Started: Sat Oct 11 16:05:20 2025
Stopped: Sat Oct 11 16:05:20 2025
Hashcat informs us that the hash was already found and stored in the potfile. To see the cracked password, we can use the --show option:
hashcat -a 0 -m 1000 pattern_hash.txt dict.txt --show
Output:
2bf7d33ec706798e0308f5df34bc7d2f:labex
So, when does a mask attack have the advantage? A dictionary attack will only succeed if the exact password exists in the wordlist. If the password was testx instead, and that wasn't in our dictionary, the attack would fail.
However, the mask attack from Step 4 (?l?l?l?l?l) would still succeed because it systematically generates and tests all passwords that fit the pattern, regardless of whether they are in a dictionary. It would test labex, testx, hello, and so on.
Conclusion:
- Dictionary Attack (
-a 0): Best for cracking common passwords or when you have a high-quality, targeted wordlist. It's fast but limited by the dictionary's contents. - Mask Attack (
-a 3): Best when you know the password's structure or pattern (e.g., from a known password policy).

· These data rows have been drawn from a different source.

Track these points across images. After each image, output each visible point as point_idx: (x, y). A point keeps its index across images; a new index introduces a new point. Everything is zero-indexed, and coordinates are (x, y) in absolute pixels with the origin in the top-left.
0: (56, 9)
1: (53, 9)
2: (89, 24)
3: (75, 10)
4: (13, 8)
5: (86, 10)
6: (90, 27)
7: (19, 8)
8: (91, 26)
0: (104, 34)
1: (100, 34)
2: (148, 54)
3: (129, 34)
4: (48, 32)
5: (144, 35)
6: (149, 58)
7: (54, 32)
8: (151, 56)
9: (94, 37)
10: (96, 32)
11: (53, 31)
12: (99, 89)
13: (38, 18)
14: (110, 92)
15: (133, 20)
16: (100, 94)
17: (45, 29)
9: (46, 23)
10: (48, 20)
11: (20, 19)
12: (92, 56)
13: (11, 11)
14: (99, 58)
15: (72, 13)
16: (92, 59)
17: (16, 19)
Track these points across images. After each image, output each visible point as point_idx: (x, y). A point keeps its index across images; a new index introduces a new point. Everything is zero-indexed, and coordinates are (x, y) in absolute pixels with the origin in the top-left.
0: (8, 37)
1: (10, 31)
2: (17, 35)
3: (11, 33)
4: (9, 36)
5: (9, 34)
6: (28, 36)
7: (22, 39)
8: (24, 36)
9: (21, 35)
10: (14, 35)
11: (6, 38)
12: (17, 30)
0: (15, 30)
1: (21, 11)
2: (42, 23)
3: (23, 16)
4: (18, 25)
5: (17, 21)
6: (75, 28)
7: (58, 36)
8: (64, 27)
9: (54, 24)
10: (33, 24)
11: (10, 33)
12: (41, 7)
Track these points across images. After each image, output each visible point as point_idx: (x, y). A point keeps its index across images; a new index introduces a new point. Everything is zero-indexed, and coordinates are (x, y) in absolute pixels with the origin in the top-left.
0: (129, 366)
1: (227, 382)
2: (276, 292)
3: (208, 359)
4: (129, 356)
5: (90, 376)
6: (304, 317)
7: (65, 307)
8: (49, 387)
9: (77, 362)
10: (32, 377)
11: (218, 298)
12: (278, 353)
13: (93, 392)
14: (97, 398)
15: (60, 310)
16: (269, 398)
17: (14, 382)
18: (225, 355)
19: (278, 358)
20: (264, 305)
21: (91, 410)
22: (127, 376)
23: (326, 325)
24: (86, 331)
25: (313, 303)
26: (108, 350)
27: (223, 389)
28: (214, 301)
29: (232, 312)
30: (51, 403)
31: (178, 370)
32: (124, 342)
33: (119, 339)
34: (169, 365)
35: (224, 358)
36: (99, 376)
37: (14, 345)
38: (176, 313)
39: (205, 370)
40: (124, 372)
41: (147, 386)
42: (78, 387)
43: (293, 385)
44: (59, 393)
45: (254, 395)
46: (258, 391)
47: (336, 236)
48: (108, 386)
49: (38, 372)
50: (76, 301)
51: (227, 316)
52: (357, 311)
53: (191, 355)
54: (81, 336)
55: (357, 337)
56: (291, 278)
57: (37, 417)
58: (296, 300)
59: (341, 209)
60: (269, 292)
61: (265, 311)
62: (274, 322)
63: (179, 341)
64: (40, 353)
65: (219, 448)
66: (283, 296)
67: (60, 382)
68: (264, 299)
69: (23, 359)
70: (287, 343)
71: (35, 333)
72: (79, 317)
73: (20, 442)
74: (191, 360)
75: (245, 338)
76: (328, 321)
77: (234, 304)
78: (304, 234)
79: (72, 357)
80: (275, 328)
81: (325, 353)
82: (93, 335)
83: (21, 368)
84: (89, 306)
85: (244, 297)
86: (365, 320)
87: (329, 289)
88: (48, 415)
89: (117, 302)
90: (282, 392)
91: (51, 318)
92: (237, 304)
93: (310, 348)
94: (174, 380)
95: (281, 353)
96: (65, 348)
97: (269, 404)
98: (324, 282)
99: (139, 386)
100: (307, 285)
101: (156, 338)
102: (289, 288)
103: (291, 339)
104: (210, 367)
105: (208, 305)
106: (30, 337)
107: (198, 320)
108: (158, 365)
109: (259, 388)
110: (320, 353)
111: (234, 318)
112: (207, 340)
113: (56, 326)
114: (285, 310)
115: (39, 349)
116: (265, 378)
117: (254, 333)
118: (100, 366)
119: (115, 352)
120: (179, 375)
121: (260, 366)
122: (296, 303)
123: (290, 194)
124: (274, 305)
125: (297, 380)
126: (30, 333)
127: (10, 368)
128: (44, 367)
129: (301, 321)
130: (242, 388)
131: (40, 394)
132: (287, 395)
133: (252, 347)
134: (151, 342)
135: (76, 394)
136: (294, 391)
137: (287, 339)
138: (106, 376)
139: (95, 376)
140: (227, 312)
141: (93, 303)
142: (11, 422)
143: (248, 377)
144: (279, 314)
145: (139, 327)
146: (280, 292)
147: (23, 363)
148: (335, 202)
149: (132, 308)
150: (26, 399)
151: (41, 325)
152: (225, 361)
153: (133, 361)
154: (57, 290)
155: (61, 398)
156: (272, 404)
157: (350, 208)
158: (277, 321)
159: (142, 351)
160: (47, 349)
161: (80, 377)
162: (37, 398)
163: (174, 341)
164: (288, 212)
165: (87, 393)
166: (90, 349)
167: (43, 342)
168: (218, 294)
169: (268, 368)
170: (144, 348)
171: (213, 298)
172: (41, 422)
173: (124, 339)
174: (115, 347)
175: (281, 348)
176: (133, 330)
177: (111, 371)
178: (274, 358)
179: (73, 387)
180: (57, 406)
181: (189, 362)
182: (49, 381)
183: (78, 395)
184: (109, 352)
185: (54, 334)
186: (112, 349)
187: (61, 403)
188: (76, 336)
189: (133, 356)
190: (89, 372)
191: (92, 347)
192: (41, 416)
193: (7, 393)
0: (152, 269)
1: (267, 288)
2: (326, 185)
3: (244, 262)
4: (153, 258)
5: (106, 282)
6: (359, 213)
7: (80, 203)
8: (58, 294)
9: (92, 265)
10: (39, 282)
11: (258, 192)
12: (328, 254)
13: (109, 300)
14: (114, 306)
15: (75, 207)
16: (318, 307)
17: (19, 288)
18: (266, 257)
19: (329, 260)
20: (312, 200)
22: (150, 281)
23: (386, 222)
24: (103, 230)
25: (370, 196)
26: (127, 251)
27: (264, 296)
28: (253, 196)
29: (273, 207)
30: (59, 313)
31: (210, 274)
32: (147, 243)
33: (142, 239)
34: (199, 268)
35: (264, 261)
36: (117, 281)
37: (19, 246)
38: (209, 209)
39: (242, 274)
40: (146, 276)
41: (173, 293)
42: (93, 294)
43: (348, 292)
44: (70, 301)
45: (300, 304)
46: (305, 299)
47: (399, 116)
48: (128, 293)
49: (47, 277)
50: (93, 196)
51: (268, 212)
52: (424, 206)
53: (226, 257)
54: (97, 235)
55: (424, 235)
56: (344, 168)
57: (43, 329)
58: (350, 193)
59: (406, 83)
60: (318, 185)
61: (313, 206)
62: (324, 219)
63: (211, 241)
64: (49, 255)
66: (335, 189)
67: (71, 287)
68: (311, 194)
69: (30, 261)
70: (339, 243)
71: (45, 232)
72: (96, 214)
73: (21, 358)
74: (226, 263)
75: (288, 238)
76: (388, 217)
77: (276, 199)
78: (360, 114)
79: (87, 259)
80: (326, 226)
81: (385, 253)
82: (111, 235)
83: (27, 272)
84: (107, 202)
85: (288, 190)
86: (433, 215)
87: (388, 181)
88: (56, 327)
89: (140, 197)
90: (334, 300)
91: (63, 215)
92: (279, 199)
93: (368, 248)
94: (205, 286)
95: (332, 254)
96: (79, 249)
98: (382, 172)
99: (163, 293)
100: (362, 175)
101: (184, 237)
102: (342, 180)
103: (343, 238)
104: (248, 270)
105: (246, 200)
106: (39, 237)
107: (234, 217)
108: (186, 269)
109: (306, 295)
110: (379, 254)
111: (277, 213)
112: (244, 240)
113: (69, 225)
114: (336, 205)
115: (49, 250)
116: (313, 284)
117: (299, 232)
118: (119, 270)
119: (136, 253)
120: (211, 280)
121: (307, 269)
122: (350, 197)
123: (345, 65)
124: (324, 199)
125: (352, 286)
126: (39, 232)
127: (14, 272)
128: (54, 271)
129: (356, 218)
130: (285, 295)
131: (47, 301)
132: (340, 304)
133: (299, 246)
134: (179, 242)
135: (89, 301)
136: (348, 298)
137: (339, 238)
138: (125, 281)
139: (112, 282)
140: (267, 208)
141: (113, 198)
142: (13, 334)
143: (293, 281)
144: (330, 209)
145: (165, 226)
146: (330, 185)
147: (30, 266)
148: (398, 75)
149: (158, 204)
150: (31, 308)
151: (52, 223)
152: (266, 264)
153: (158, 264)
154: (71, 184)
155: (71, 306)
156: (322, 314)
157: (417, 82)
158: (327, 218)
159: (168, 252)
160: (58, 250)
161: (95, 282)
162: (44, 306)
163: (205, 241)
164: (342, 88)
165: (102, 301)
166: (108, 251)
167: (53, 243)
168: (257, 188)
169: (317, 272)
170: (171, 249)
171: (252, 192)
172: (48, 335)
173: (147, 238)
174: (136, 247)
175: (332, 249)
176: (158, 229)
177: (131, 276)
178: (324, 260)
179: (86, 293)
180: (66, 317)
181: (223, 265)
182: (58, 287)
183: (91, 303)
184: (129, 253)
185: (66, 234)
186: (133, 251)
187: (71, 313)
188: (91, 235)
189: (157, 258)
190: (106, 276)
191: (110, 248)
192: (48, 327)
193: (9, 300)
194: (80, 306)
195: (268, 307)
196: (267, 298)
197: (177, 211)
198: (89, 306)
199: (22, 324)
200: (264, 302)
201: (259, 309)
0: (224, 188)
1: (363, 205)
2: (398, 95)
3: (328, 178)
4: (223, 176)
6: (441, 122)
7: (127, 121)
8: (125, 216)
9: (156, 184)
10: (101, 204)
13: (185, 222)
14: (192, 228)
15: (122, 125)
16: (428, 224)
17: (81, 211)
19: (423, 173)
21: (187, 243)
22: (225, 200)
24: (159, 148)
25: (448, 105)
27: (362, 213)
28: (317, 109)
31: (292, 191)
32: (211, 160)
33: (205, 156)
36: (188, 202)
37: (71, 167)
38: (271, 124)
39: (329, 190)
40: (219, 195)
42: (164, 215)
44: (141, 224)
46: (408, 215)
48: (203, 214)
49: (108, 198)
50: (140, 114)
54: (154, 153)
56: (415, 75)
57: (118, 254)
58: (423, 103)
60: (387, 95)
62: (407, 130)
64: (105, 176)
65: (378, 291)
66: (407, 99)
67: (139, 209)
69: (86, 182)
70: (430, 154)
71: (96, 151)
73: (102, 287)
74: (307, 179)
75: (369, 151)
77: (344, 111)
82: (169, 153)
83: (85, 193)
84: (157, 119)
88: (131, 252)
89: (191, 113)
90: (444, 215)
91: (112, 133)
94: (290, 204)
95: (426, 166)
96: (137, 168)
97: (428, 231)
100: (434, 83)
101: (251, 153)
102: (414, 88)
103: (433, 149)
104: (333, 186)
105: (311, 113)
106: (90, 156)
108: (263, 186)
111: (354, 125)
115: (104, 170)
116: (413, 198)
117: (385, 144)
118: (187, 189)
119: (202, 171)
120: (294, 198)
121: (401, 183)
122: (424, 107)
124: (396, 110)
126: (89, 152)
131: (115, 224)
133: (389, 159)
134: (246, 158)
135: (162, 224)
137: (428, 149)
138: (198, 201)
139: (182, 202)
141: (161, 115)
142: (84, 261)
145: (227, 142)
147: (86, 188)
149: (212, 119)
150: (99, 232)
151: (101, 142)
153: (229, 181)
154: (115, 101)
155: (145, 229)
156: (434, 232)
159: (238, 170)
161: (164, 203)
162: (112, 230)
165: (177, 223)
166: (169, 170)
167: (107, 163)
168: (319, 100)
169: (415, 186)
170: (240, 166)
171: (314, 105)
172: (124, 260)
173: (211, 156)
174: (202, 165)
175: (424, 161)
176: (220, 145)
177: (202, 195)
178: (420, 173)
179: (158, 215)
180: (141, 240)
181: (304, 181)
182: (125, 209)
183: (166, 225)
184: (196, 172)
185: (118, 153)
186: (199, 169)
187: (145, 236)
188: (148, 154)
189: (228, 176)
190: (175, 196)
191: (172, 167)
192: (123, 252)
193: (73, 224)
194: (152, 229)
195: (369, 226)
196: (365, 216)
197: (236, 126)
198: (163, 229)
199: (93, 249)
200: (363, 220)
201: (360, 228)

It is far more comprehensive than a dictionary attack and infinitely more efficient than a pure brute-force attack.
Summary
In this lab, you have gained hands-on experience with one of Hashcat's most powerful features: the mask attack.
You learned:
- The fundamental concept of a mask attack (
-a 3) and how it generates password candidates based on a pattern. - How to use Hashcat's built-in character sets (
?l,?u,?d,?s) to construct masks. - How to apply a simple mask to crack a 3-digit PIN.
- How to create a custom mask based on a known password policy (5 lowercase letters) to crack a password with a specific pattern.
- The key differences and strategic advantages of using a mask attack compared to a standard dictionary attack.
Mask attacks are an essential skill for any security professional, providing a perfect balance between the speed of a dictionary attack and the comprehensiveness of a pure brute-force attack.